Then, related to the previous question, I wonder how does MODFLOW conduct the equilibrium simulation? Because if the initial water head is 0 all over the grids but the final water head is heterogenous in my study domain, there should be a so called "spin-up" period for the model to reach the equilibrium state. But here as the model is running under the steady-state model, there is only one time step in total and no time for the model to spin-up. Should I change to the transient mode to see the results though?

I attached the model set-up below:

#========================build model============================#
prefix  = '/Volumes/heqing_drive/projects_backup/mf_glb_build/'
modelname = 'GLM40yr_stest2'   #maximum 16 characters
modelws   = prefix + modelname   #subdir where the output is going to be stored

#========================Read in geo data=======================#
nn = geoinput_var[0].shape
#define model parameters
#geological parameters of the study area: horizontal
ncol = nn[1]      #number of columns
nrow = nn[0]      #number of rows

delc = 111*(1/12)*1000   #meridional distance of each grid, 5min ~ 92.5km
delr = 111*(1/12)*1000   #zonal distance of each grid, 5min

#geological parameters of the study area: vertical (from GLHYMPS and HydroSHEDS)

═══

== THE TASKS ==
1. According to the comment in the MODFLOW post, what is the maximum number of characters allowed for the model name?
2. Please transcribe the MODFLOW post starting with "delc = 111*(1/12)*1000" and going on through "GLHYMPS and HydroSHEDS)".
The lines after this point come from a different source.

== DATA SHOWN ==
═══

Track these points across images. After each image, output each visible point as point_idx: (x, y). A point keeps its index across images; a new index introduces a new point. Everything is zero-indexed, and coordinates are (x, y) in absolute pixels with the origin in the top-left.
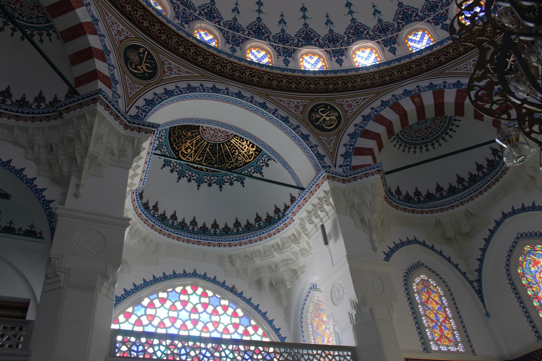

═══

== ANSWER SET ==
1. 16 characters.

2.
delc = 111*(1/12)*1000   #meridional distance of each grid, 5min ~ 92.5km
delr = 111*(1/12)*1000   #zonal distance of each grid, 5min

#geological parameters of the study area: vertical (from GLHYMPS and HydroSHEDS)